Journalism and politics have a certain symbiosis and more than a few people in one of those fields tend to move into the other. Congress has included numerous former journalists -- and even active publishers -- in its ranks.
Still, it's comparatively rare when a former member of Congress moves back into journalism as a hired-hand reporter. Perhaps unique among these is Richard Dean (Max) McCarthy, the Washington bureau chief for The Buffalo News.
Metro Scene is indebted to Dateline, a biweekly newsletter of the National Press Building for uncovering McCarthy's background. The News has its offices in the building, now undergoing renovation.
"I came to Washington in 1952 to work for this very same paper, and I know my way around pretty well by now," the 57-year-old McCarthy told Dateline. "In 1964, I was temporarily corrupted into politics" -- three terms as a suburban Buffalo Democratic congressman -- " and I enjoyed that for a while, but I enjoy reporting more, so I made myself honest and returned to The Buffalo News."
The experience was worthwhile, McCarthy said: "I have more contacts and a broader range of experience than most Washington correspondents. My political experience makes a real difference when I'm trying to get a story."

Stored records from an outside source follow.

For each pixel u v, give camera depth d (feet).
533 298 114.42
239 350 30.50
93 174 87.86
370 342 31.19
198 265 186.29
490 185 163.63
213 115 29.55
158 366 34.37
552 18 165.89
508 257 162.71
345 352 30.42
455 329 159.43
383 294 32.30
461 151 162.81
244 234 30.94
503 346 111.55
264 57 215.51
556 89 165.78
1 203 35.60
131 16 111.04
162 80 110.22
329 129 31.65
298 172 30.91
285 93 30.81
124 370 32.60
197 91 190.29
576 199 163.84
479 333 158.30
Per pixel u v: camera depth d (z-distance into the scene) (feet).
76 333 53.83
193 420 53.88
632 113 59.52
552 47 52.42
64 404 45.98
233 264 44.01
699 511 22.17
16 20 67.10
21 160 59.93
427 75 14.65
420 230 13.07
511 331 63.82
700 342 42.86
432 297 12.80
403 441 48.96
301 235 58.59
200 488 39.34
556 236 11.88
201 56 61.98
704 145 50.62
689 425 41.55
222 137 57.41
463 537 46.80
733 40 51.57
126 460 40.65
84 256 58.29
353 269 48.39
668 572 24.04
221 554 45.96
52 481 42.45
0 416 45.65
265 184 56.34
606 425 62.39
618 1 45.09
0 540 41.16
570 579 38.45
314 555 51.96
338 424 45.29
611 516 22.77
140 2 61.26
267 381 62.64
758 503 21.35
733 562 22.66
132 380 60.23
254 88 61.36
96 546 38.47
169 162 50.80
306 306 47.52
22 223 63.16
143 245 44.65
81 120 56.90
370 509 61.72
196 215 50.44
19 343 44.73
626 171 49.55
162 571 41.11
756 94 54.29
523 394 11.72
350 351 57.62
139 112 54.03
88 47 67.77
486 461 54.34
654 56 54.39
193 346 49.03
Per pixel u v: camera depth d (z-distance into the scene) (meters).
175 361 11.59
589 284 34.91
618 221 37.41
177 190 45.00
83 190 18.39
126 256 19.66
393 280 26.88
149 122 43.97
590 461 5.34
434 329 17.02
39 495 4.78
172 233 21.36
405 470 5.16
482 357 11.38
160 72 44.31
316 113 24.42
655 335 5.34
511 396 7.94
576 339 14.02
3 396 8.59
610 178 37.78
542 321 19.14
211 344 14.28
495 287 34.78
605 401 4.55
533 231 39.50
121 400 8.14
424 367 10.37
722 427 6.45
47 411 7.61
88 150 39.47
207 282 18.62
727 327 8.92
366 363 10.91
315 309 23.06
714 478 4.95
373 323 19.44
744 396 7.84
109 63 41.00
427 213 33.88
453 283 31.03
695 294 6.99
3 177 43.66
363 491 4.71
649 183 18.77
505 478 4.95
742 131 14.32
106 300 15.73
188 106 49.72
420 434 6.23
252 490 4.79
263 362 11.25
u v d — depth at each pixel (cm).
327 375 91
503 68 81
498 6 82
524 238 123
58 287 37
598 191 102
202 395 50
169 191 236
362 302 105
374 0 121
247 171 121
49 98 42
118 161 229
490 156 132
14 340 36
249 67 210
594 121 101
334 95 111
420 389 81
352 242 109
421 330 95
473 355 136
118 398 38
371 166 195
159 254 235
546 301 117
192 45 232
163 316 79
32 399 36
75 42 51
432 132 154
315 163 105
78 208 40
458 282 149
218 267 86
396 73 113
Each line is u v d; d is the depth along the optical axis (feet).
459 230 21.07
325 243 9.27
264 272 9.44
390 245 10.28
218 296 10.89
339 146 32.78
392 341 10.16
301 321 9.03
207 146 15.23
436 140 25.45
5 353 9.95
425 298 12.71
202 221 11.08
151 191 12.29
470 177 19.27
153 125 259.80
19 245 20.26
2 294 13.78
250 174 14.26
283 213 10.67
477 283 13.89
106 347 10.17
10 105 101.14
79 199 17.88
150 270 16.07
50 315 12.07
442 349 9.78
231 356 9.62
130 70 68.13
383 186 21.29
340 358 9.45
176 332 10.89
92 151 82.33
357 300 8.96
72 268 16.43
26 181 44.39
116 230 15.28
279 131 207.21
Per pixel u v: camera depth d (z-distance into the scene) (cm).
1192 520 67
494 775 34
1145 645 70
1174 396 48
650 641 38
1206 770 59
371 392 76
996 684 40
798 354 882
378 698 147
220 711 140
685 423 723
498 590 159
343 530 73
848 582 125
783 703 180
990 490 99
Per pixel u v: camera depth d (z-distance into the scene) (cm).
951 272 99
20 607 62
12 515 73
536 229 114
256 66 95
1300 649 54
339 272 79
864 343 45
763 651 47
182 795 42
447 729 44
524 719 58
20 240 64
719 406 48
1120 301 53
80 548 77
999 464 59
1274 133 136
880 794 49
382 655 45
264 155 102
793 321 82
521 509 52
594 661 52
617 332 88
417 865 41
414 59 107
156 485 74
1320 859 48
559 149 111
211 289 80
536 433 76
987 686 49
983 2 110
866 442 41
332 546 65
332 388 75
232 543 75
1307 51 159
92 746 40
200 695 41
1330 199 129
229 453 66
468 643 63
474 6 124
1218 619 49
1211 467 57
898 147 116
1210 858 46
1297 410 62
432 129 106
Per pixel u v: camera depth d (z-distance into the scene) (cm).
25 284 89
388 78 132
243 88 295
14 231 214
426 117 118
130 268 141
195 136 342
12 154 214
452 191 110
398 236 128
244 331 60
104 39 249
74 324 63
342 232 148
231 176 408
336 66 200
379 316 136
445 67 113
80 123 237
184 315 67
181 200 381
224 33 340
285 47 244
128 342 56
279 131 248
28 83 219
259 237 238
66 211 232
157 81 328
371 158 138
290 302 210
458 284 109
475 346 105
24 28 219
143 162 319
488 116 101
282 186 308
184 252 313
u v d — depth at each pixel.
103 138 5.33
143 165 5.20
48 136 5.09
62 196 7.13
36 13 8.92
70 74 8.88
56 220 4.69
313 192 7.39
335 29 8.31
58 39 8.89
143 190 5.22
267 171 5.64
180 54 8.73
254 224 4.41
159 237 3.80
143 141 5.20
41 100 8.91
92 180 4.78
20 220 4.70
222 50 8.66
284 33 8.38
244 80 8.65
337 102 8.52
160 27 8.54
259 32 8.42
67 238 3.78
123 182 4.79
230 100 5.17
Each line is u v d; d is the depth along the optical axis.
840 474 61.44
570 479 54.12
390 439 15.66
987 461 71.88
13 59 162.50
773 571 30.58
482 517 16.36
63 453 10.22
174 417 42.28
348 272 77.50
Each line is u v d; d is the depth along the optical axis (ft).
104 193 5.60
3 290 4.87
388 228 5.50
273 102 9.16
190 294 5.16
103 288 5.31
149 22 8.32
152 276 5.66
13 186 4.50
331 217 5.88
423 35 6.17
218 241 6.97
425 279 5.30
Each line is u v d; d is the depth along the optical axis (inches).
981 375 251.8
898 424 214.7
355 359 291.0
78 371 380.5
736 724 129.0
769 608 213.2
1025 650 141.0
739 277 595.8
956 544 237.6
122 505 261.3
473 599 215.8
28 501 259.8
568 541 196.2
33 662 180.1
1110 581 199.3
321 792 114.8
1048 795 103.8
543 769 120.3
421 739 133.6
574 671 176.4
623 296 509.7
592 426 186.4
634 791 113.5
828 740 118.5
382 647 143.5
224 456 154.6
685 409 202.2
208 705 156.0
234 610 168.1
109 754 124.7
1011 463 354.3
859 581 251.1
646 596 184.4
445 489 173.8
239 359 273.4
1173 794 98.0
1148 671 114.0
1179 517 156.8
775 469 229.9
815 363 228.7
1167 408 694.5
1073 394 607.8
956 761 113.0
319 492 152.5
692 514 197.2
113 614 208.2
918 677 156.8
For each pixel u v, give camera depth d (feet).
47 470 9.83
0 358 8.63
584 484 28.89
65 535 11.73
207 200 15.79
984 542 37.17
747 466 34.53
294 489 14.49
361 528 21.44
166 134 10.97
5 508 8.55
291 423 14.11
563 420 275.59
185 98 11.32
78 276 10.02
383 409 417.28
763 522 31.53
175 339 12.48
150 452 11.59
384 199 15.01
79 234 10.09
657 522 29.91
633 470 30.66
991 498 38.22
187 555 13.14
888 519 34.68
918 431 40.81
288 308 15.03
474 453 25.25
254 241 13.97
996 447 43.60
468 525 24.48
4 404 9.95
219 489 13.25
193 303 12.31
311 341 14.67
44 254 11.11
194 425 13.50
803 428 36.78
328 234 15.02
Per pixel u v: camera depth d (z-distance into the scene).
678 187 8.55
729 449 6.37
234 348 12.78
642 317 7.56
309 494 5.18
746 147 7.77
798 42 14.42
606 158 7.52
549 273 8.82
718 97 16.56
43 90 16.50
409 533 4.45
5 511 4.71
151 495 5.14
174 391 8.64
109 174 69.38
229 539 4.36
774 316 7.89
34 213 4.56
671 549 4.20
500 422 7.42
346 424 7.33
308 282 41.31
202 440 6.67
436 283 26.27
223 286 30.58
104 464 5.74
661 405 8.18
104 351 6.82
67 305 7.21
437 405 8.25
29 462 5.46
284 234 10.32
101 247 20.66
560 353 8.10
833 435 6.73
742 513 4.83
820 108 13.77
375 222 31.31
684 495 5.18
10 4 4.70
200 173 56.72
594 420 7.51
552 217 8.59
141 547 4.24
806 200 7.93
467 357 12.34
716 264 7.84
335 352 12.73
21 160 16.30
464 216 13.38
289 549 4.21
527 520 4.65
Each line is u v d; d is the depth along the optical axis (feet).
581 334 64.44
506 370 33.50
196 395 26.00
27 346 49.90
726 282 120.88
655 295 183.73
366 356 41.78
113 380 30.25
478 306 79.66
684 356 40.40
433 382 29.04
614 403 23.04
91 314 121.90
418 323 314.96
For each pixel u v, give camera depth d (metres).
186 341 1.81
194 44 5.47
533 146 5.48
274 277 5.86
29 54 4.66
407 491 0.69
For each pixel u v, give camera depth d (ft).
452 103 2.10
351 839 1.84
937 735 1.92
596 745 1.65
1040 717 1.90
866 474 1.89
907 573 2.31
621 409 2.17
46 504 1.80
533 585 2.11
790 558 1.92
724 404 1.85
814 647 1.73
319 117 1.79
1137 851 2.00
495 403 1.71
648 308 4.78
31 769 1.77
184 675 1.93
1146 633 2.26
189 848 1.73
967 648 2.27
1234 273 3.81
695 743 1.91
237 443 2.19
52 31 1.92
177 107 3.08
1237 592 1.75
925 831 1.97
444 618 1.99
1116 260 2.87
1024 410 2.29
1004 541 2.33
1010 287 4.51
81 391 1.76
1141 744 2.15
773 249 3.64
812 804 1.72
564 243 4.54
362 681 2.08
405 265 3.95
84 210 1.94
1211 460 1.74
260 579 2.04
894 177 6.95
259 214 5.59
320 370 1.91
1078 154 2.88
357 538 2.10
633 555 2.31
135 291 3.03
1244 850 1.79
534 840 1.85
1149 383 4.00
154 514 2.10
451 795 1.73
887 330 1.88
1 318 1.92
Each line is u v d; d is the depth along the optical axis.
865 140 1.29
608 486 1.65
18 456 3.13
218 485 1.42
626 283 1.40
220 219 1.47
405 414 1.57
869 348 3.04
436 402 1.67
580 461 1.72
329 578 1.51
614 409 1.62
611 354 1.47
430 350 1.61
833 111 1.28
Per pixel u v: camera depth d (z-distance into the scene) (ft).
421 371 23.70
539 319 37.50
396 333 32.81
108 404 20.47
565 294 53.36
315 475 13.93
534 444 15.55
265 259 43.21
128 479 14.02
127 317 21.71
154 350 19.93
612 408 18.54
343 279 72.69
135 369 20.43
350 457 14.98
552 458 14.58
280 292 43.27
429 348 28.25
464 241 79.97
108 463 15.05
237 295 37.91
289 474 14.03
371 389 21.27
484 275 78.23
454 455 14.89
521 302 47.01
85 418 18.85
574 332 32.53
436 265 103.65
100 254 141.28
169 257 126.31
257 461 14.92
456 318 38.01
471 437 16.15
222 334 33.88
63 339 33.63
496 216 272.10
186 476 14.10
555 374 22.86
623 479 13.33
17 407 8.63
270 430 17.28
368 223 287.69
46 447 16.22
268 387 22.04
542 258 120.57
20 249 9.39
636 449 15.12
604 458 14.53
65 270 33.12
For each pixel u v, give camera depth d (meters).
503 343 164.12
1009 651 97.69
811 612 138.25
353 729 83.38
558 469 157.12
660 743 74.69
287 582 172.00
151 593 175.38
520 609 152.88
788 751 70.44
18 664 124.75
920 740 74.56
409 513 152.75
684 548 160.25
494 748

As indicated above, there is a rich tradition of former newspeople or active publishers serving in Congress. The late senators Arthur Capper (R-Kan.), a publisher, and Arthur H. Vandenberg (R-Mich.), an editor, come quickly to mind.
Rep. Louis L. Ludlow (D-Ind.) served as a Washington correspondent for The Indianapolis News and other papers for 28 years before his election to 10 years in Congress. In a little-remembered aspect of his colorful life, Rep. William Randolph Hearst, owner of a far-flung newspaper chain and son of Sen. George Hearst (D-Calif., 1886-91), represented a New York City district, also as a Democrat (1903-07). Another father-son team was Rep. Joseph R. Knowland (R-Calif., 1904-1915) and Sen. William F. Knowland (R-Calif., 1945-59), both publishers of the Oakland Tribune.
And there's at least one local example: Rep. Charles C. Carlin (D-Va., 1907-19) was the editor and publisher of The Alexandria Gazette.